Distance provides the Chinese with some strength over the United States in the West Pacific, but that same geography also places China's resources in a very active region with diffuse potential threats. This leaves the Chinese having to focus on three levels of potential security concerns: small weaker states; Japan and Russia (its two potential peer competitors); and the distant but regionally present United States, which remains the only global power. In designing its grand strategy, doctrine and force structure, China has to balance how it would ideally handle any combination of the three.
But, hey, the Admiral Harris, head of the U.S. Pacific Command also has his eye on the North Koreans:
North Korea and its unpredictable leader are U.S. Pacific Command’s biggest worries, Navy Adm. Harry Harris Jr. told the Military Reporters and Editors Association here yesterday.
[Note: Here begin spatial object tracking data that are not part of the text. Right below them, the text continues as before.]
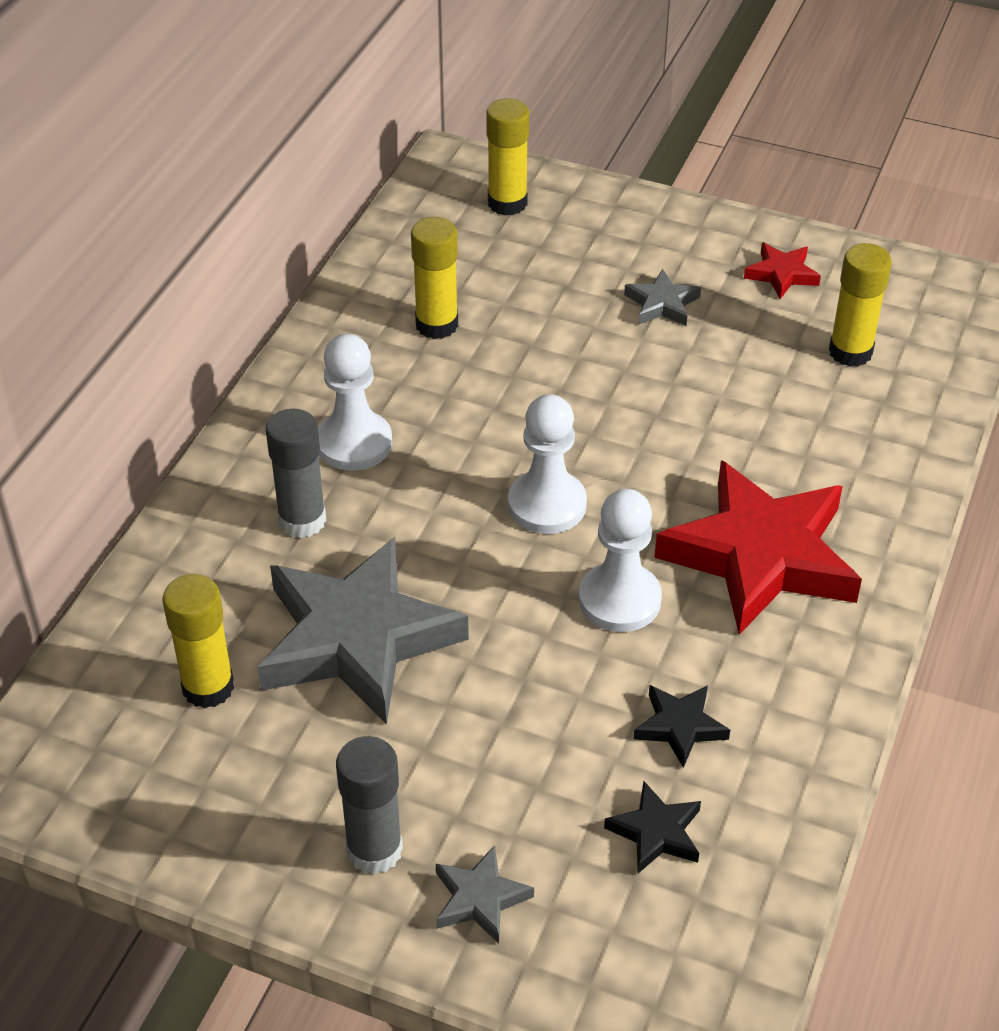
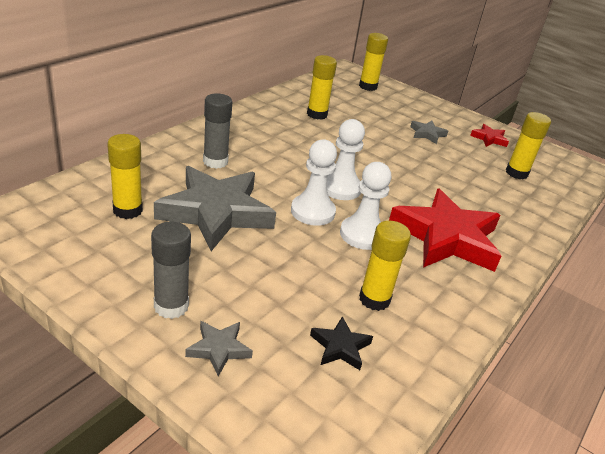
camera: 10 degrees right, 10 degrees down
white pawn [318,334,392,471] -> white pawn moved to [291,139,337,226]
black star [633,685,730,768] -> yellow glue stick [359,220,411,311]

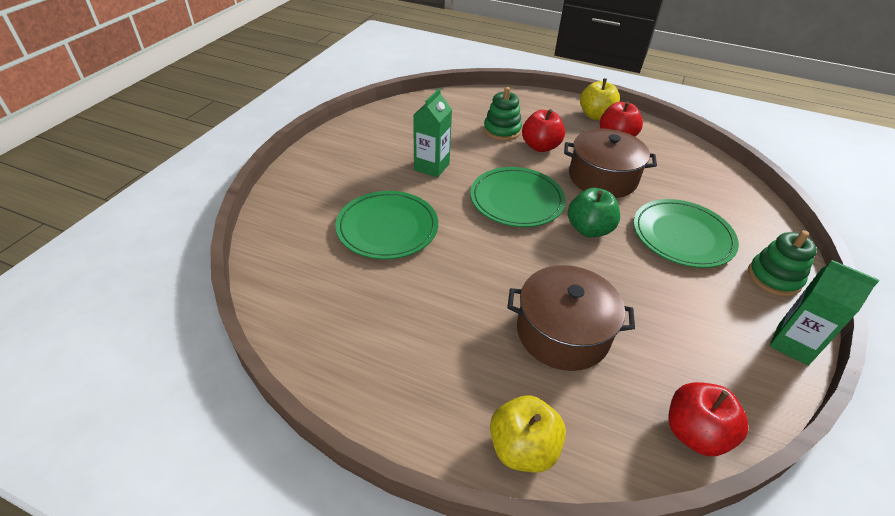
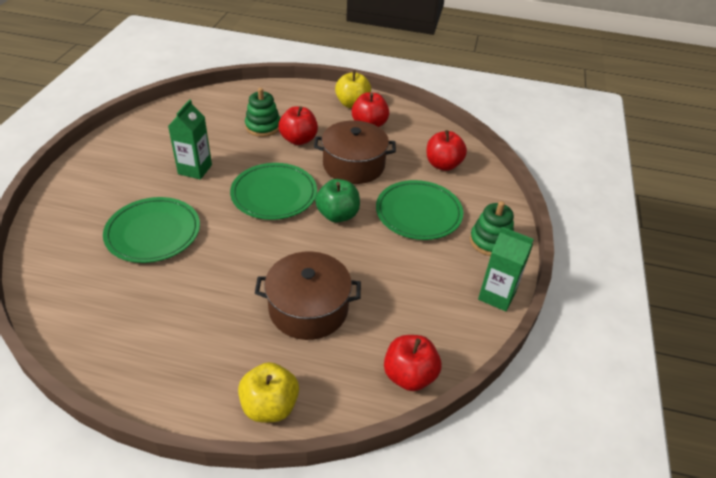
camera: 10 degrees left, 0 degrees up
none -> red apple [427,130,467,171]

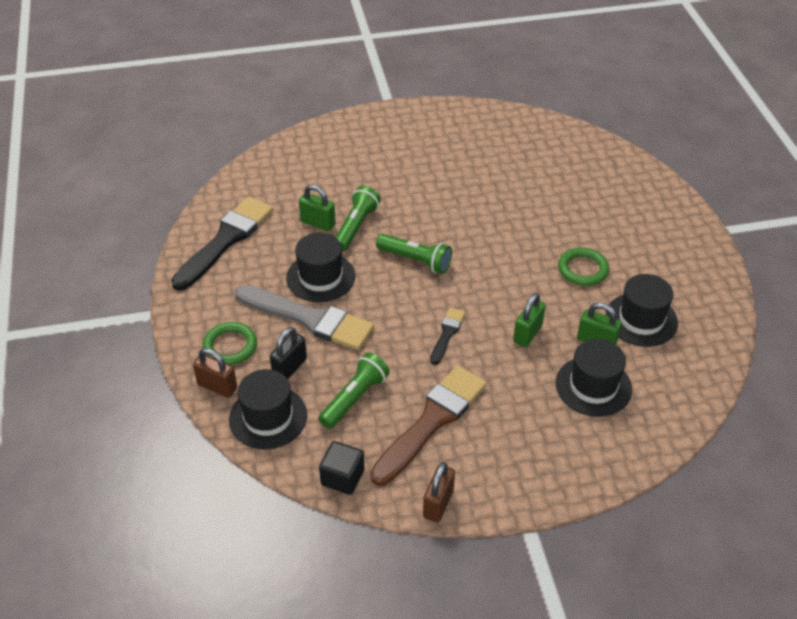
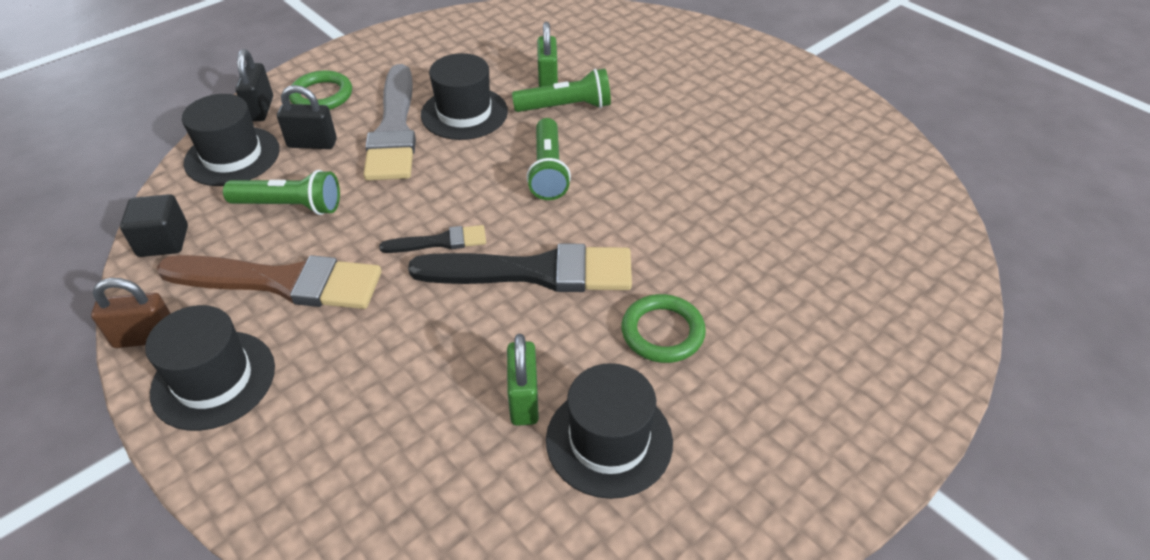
camera: 60 degrees right, 0 degrees up
black brush [171,196,273,291] -> black brush moved to [408,243,632,292]
brown padlock [193,348,237,398] -> black padlock [236,49,273,121]
green padlock [513,293,546,347] -> none
black hat [556,339,632,417] -> black hat moved to [145,305,275,431]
Harris, who has commanded U.S. Pacific Command since May, gave reporters and editors an update on the progress of the military rebalance to the Pacific.
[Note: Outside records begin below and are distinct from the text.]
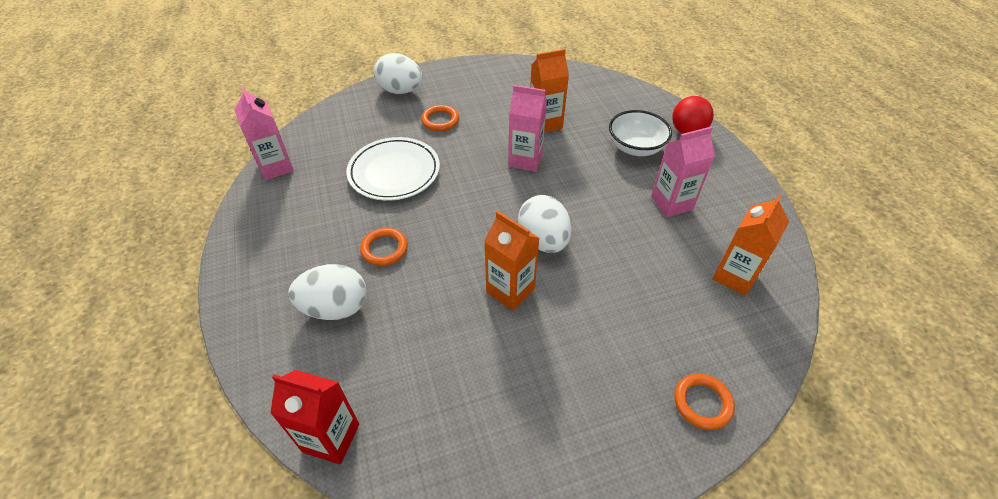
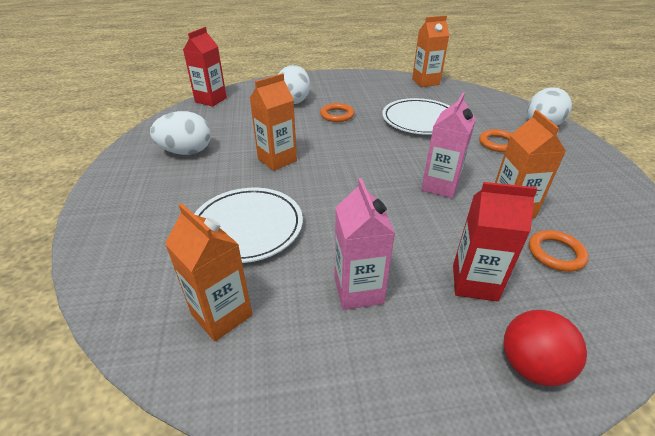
camera: 100 degrees right, 10 degrees down
pink carton [234,86,294,180] -> orange carton [412,16,450,87]
white egg [518,195,572,253] -> white egg moved to [150,111,211,155]
white bowl [609,110,672,156] -> red carton [453,182,538,302]
orange ring [674,374,735,430] -> orange ring moved to [529,230,589,272]
none -> white plate [194,188,303,263]

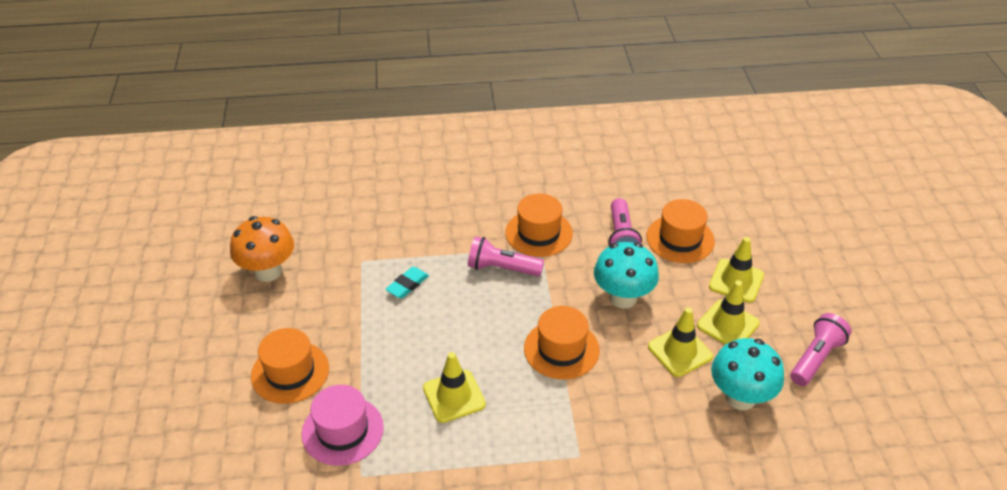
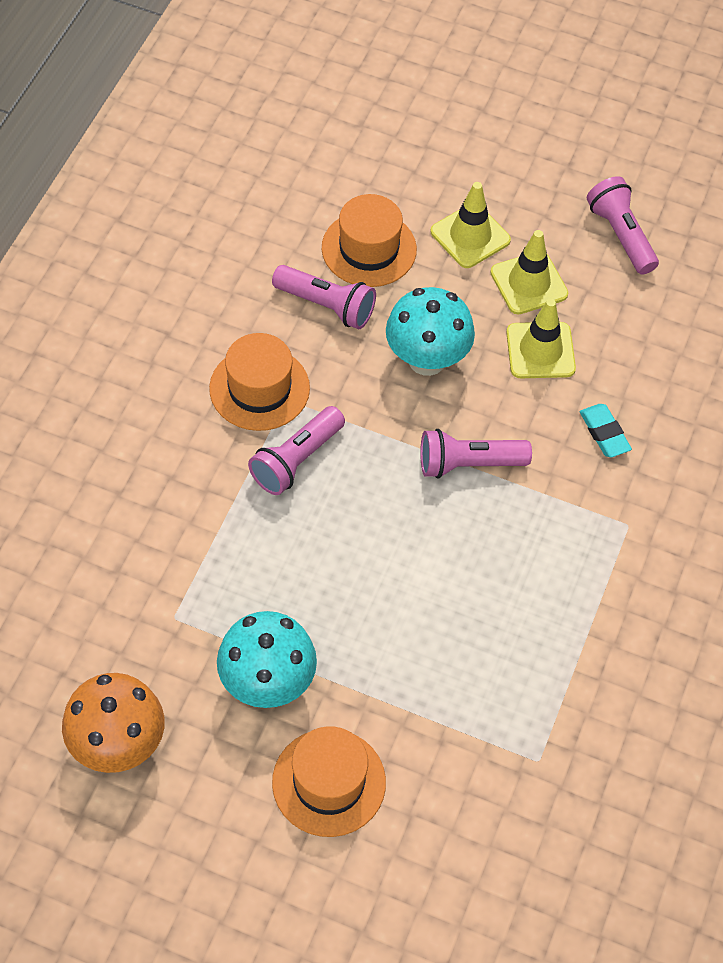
camera: 65 degrees left, 15 degrees up
pink hat [301,385,384,466] -> none
turquoise eraser [385,267,429,299] -> turquoise eraser moved to [580,404,632,458]
yellow traffic cone [423,352,486,423] -> none
orange hat [524,306,600,379] -> pink flashlight [420,429,532,478]
turquoise mushroom [711,338,784,410] -> turquoise mushroom moved to [217,611,317,708]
Harris stopped in Washington on his way to the Australia-United States Ministerial in Boston.

“The greatest threat that I face on a day-to-day basis is the threat from North Korea, because you have an unpredictable leaders who is in complete command of his country and his military,” Harris said.

KimJong Un is “on a quest for nuclear weapons and the means to deliver them intercontinentally,” he said, adding that Un “poses a very real threat to the 28,000 Americans in South Korea, the nation of South Korea, Japan and on and on.”

“At some point in the future, as he develops his capability, North Korea will present a very real threat to Hawaii and the rest of the United States,” Harris continued. “Now, I have to be ready from a position of strength to deal with North Korea and we are ready to deal … any time that Kim Jong Un decides to act.”
Of course, there was stuff on China (oddly enough, Russia never seems to come up as a Pacific power):
Harris reiterated that U.S. involvement in the region is not aimed at containing China. The rebalance is about U.S. recognition of the increased importance of the region to Main Street U.S.A. Simply put, security in the region has means prosperity, he said.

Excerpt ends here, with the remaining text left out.